Hallo alle zusammen,
ich muss ganz offen zugeben, dass ich es nicht aus Zeitgründen geschafft habe, alles hier im Forum zu lesen und falls sich da jetzt was doppelt durch meinen Beitrag, dann entschuldigt. Ich melde mich, weil ich zunehmend irritiert bin von zwei Grundannahmen, die im Podcast in der Diskussion dieses Themas getroffen scheinen, und dann noch von einem ganz konkreten Widerspruch aus der aktuellen Folge:
Annahme 1 scheint mir zu sein: „Ein vorsichtiger Kanzler ist schlecht.“ Das verstehe ich bei einem so kommplexen Thema mit so hohen Risiken einfach nicht. Niemand von uns kann doch wissen, wie eine Eskalation eines solchen Krieges aussieht, egal was für Planspiele wir im Kopf so anstellen und wer die anstellt, es sind am Ende nur Vermutungen und dann auch noch Vermutungen, die wir alle auf deutlich schlechterer Datenbasis treffen als der Bundeskanzler (hoffe ich), der ja wissen müsste, was hinter den Kulissen international so besprochen wird (und bei diesem Thema kann es ja auch aus taktischen Gründen sehr sinnvoll sein, nicht alles davon auch öffentlich zu machen, so sehr ich sonst für Transparenz in einer Demokratie bin). Hier mit „Angst“ zu argumentieren scheint mir zu kurz gedacht, denn die Lage ist doch mit sehr hoher Wahrscheinlichkeit viel undurchsichtiger und komplexer als wir das beurteilen könnten.
Annahme 2: „Putin wird keine Atomwaffen einsetzen.“ Das soll der Kanzler uns ja erklären. Aber am Ende haben wir es mit Russland mit einem Staat zu tun, der diese Waffen hat und es ist eine Möglichkeit (wie unwahrscheinlich sie uns auch individuell erscheinen mag), dass sie eingesetzt werden. Und wir wissen um das Zerstörungspotenzial dieser Waffen. Ich möchte damit nicht sagen, dass man Russland machen lassen soll was es will, aber ich denke es ist durchaus sinnvoll diese Bedrohung ernst zu nehmen, auch wenn das taktisch die Lage komplizierter macht.
Ich würde zu beiden Punkten die Ausführungen des Stabschefs der Joint Chiefs Mark Millie zur Natur des Kriegs empfehlen, die er im Bezug auf den Krieg in der Ukraine machte, da steckten einige recht differenzierte Gedanken drin.

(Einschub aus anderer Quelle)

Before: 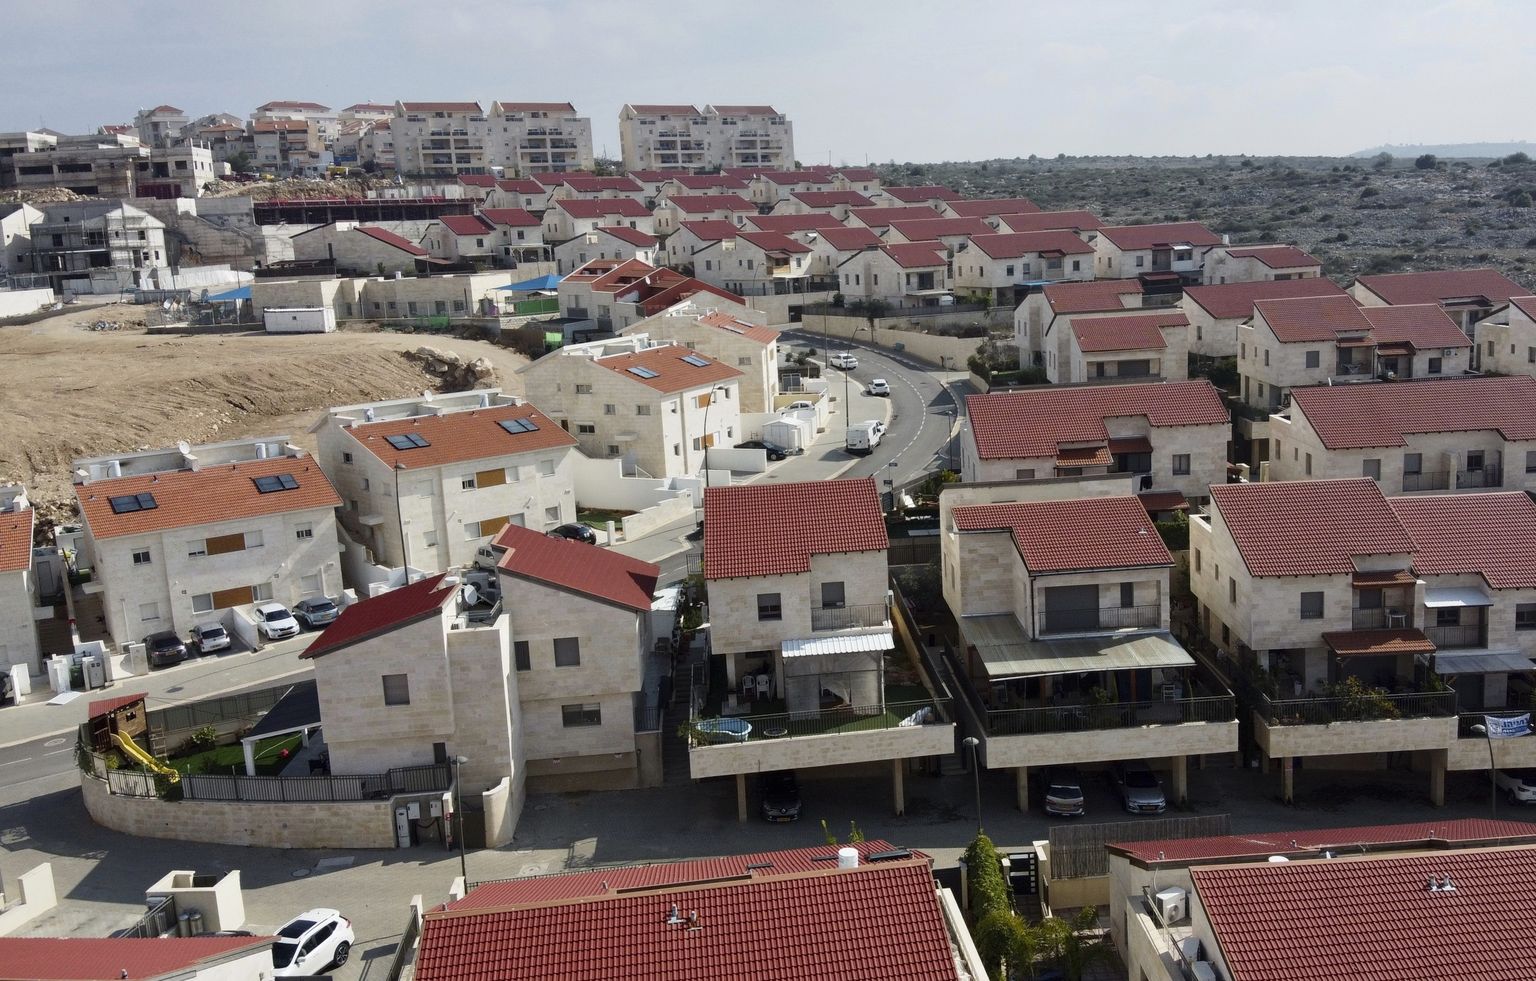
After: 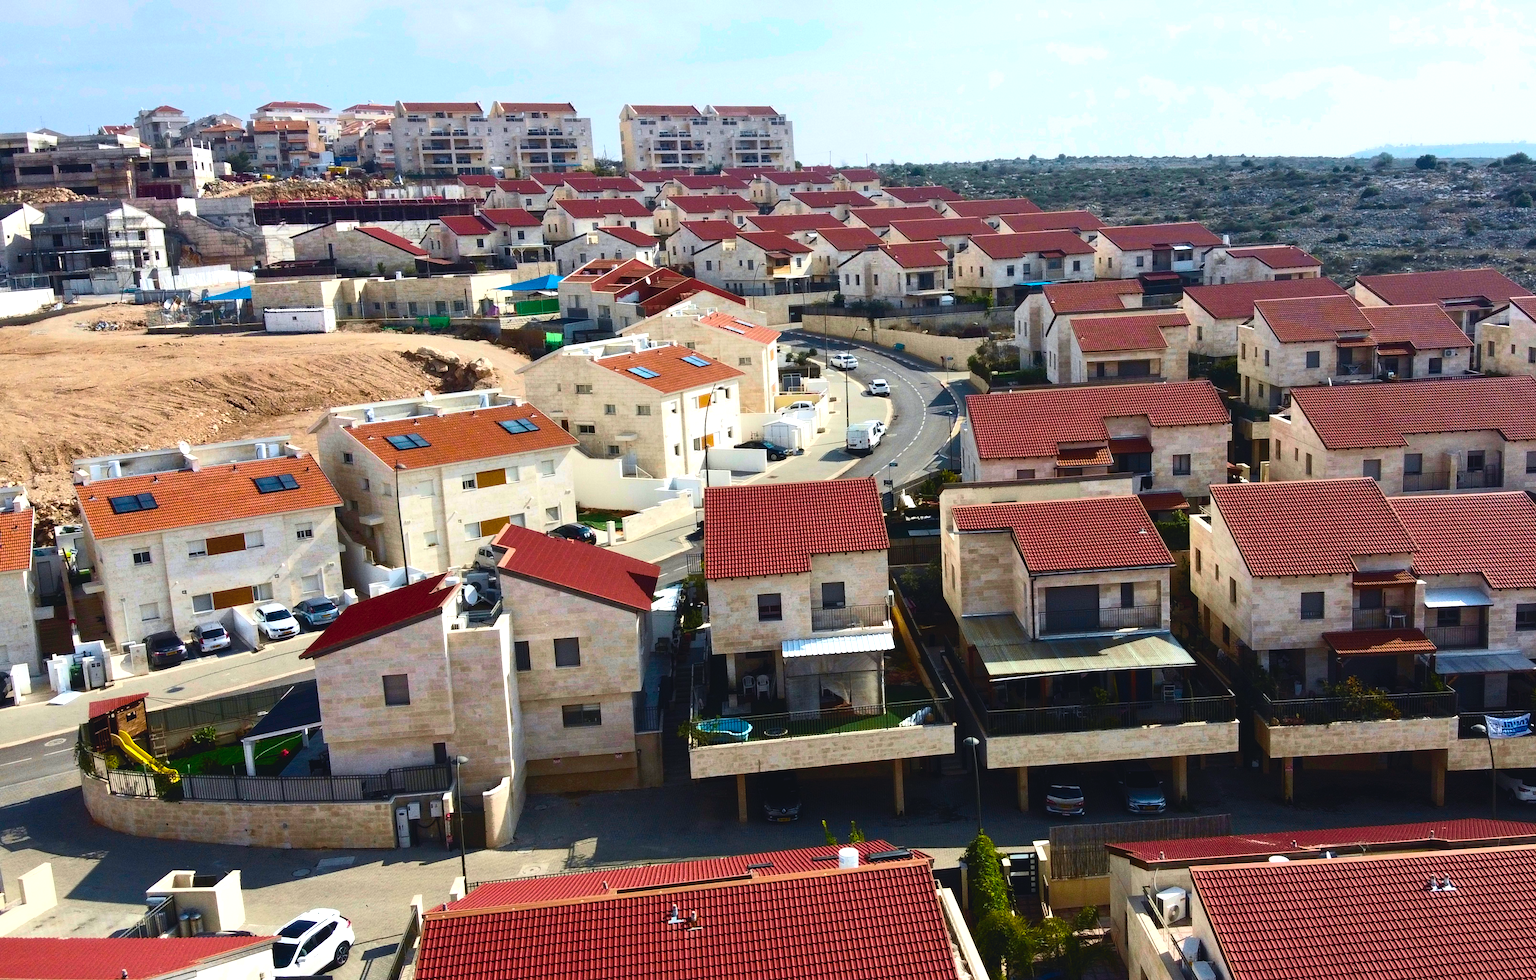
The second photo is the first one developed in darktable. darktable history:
color balance rgb: highlights gain › luminance 14.902%, perceptual saturation grading › global saturation 25.129%, perceptual brilliance grading › global brilliance 15.701%, perceptual brilliance grading › shadows -35.442%, global vibrance 50.195%
tone curve: curves: ch0 [(0, 0.045) (0.155, 0.169) (0.46, 0.466) (0.751, 0.788) (1, 0.961)]; ch1 [(0, 0) (0.43, 0.408) (0.472, 0.469) (0.505, 0.503) (0.553, 0.563) (0.592, 0.581) (0.631, 0.625) (1, 1)]; ch2 [(0, 0) (0.505, 0.495) (0.55, 0.557) (0.583, 0.573) (1, 1)], color space Lab, independent channels, preserve colors none
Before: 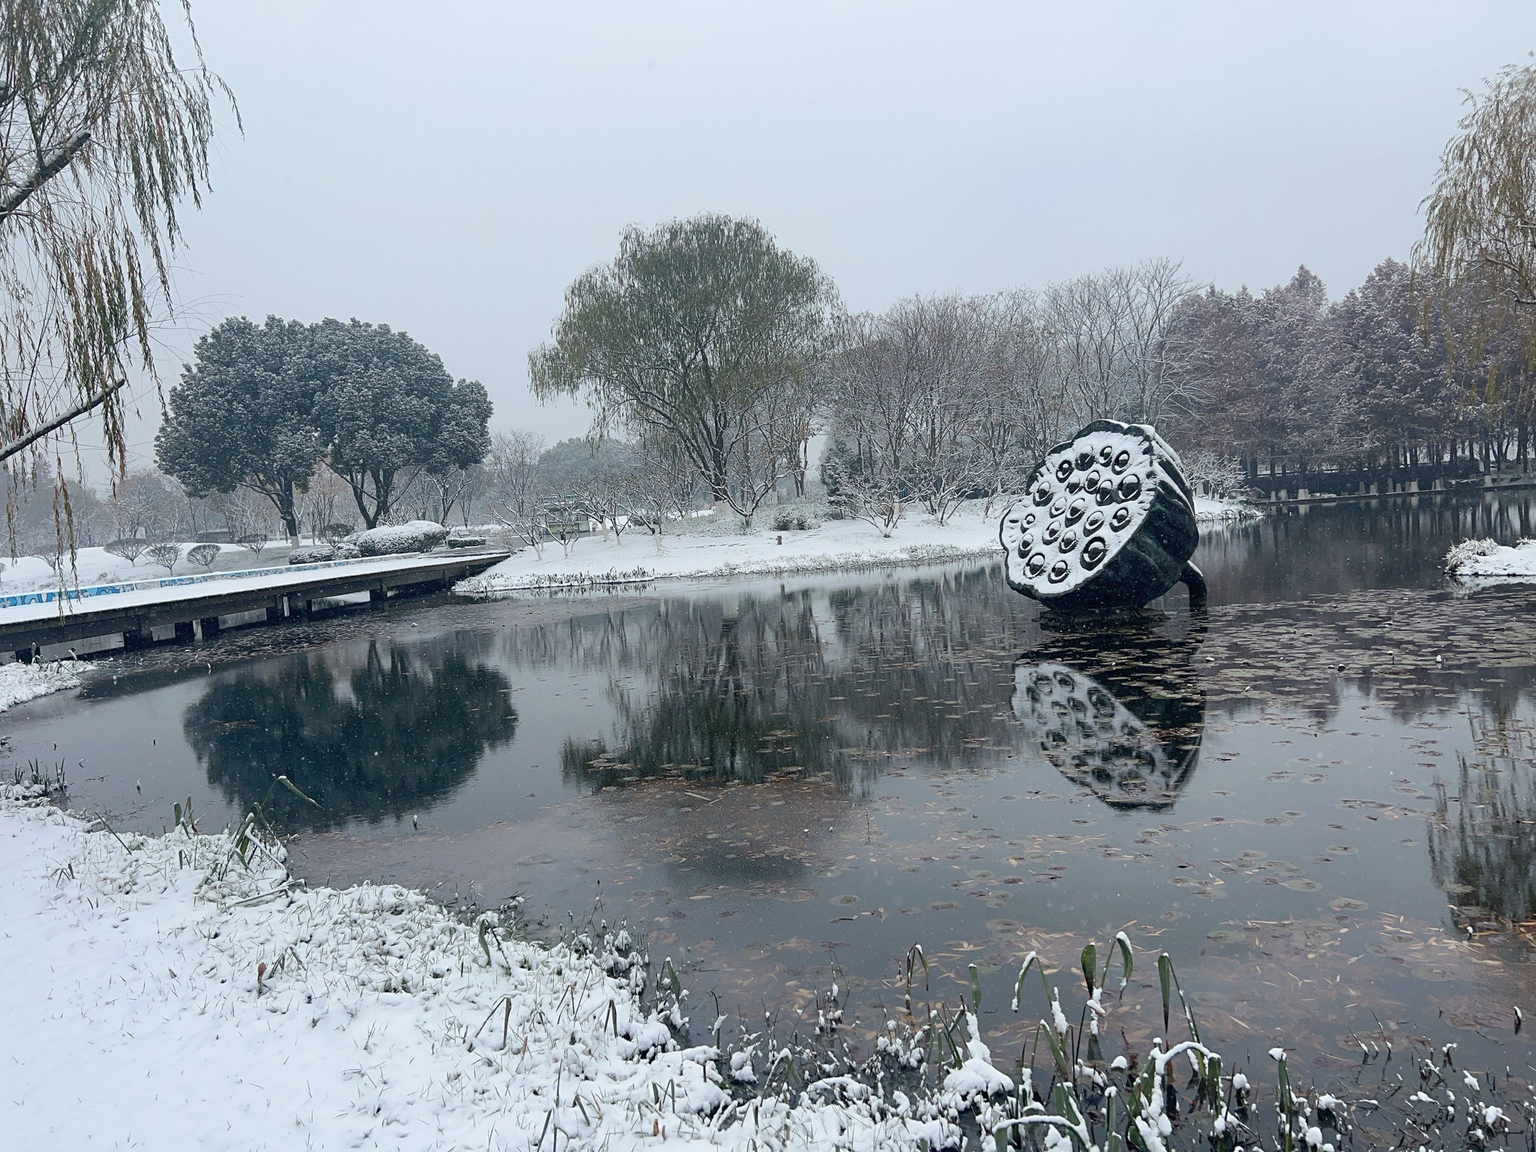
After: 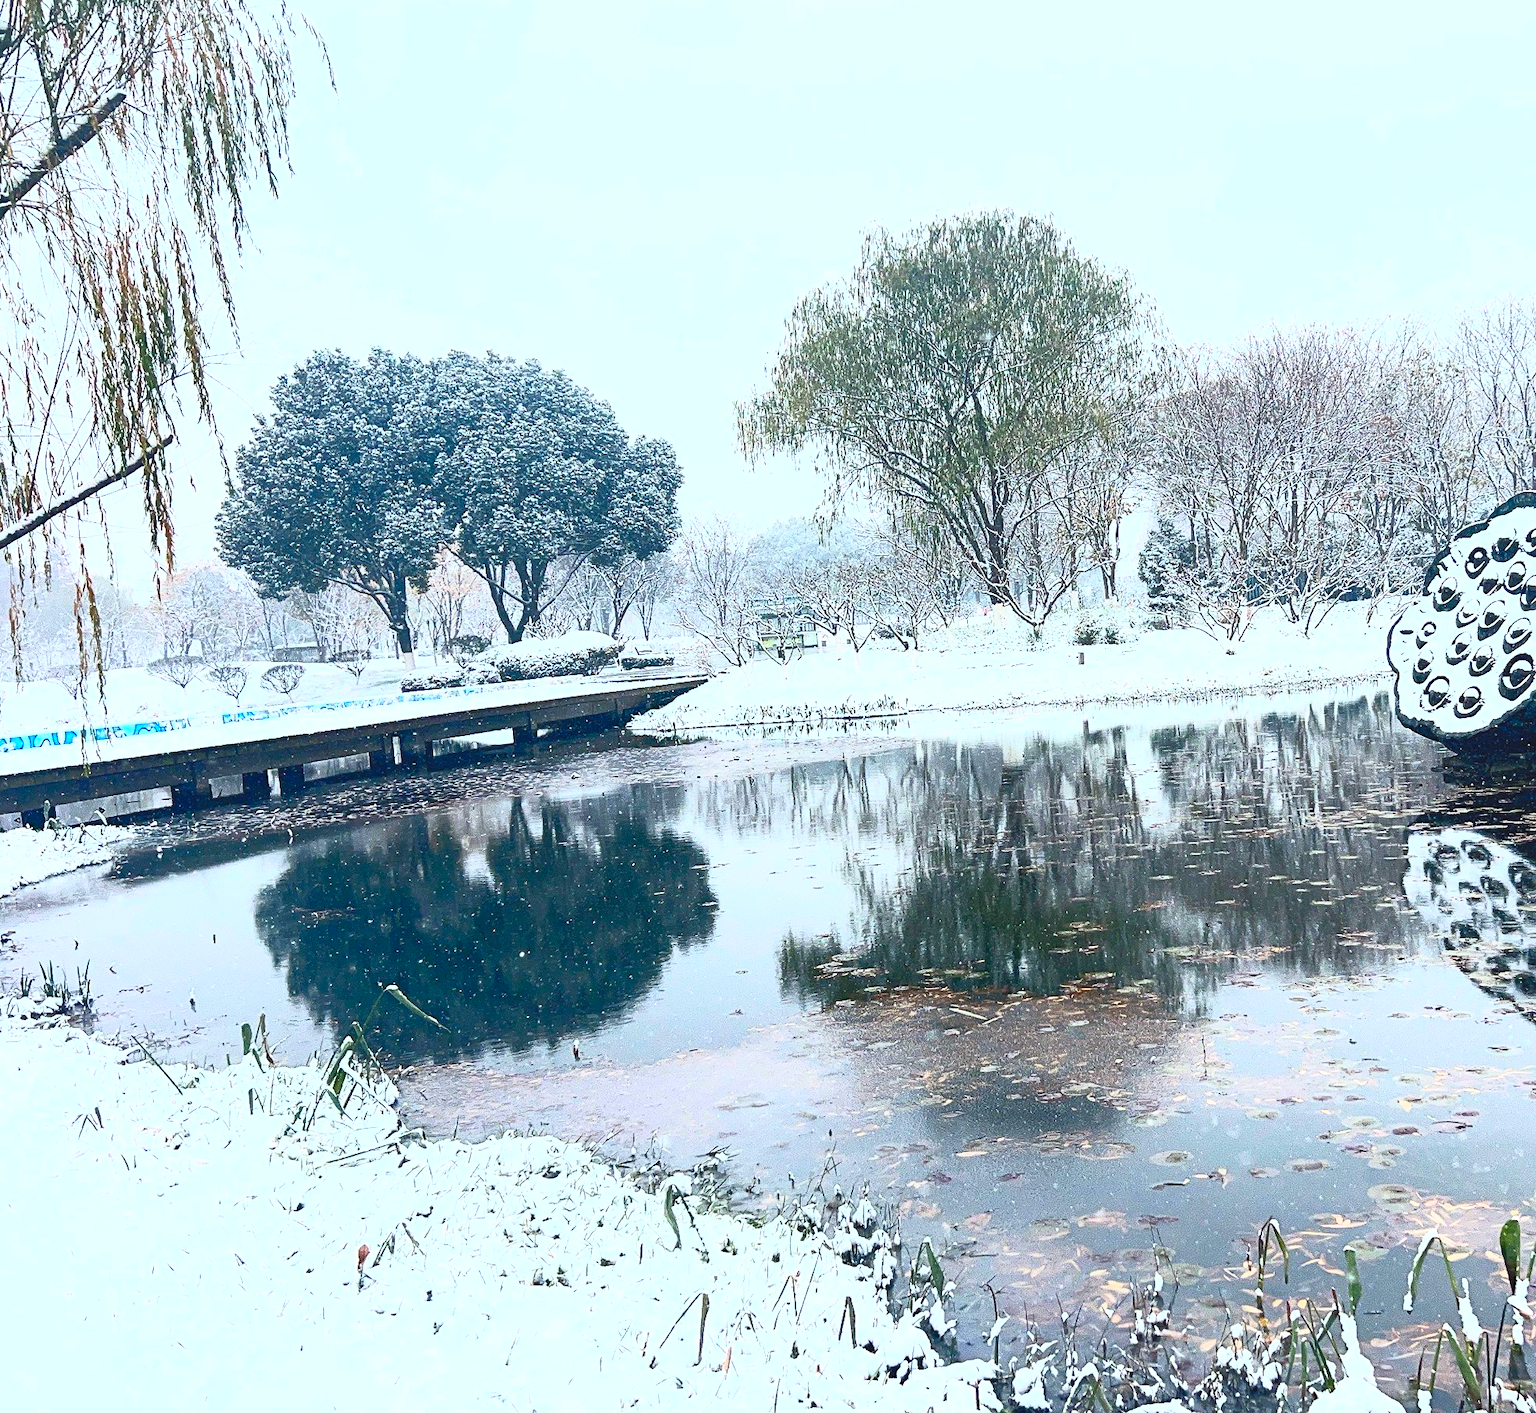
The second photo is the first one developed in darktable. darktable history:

Und dann gab es noch diesen Widerspruch, dass gegen Ende der Diskussion quasi die Haltung des Bundeskanzlers mit der Haltung der EU gleichgesetzt wurde, obwohl vorher berichtet wurde, dass Macron da deutlich offensiver eingestellt ist. Also Scholz’ Haltung ist ja nicht gleich der Haltung der EU, das sollte man schon trennen.
Ich habe mich dabei auch gefragt, ob wir die Rolle Deutschlands an der Stelle vielleicht auch überschätzen in der Debatte, da mir Mächte wie die USA, China oder auch andere EU-Staaten, die selbst Atomwaffen haben (wie Frankreich), deutlich ausschlaggebender für den Verlauf erscheinen. Aber das ist eher ein persönliches Gefühl, für das ich mich bei weitem zu wenig auskenne, was die Entscheidungsfindungsprozesse im internationalen Geflecht angeht.
Wie dem auch sei, ich würde mich über ein paar Gedanken dazu freuen und bei allem, was ich sonst an der Lage schätze, hier auch über noch differenzierteres Berichten anstatt Argumentieren (auch wenn ich den konstruktiven Ansatz eigentlich sehr mag). Cheers!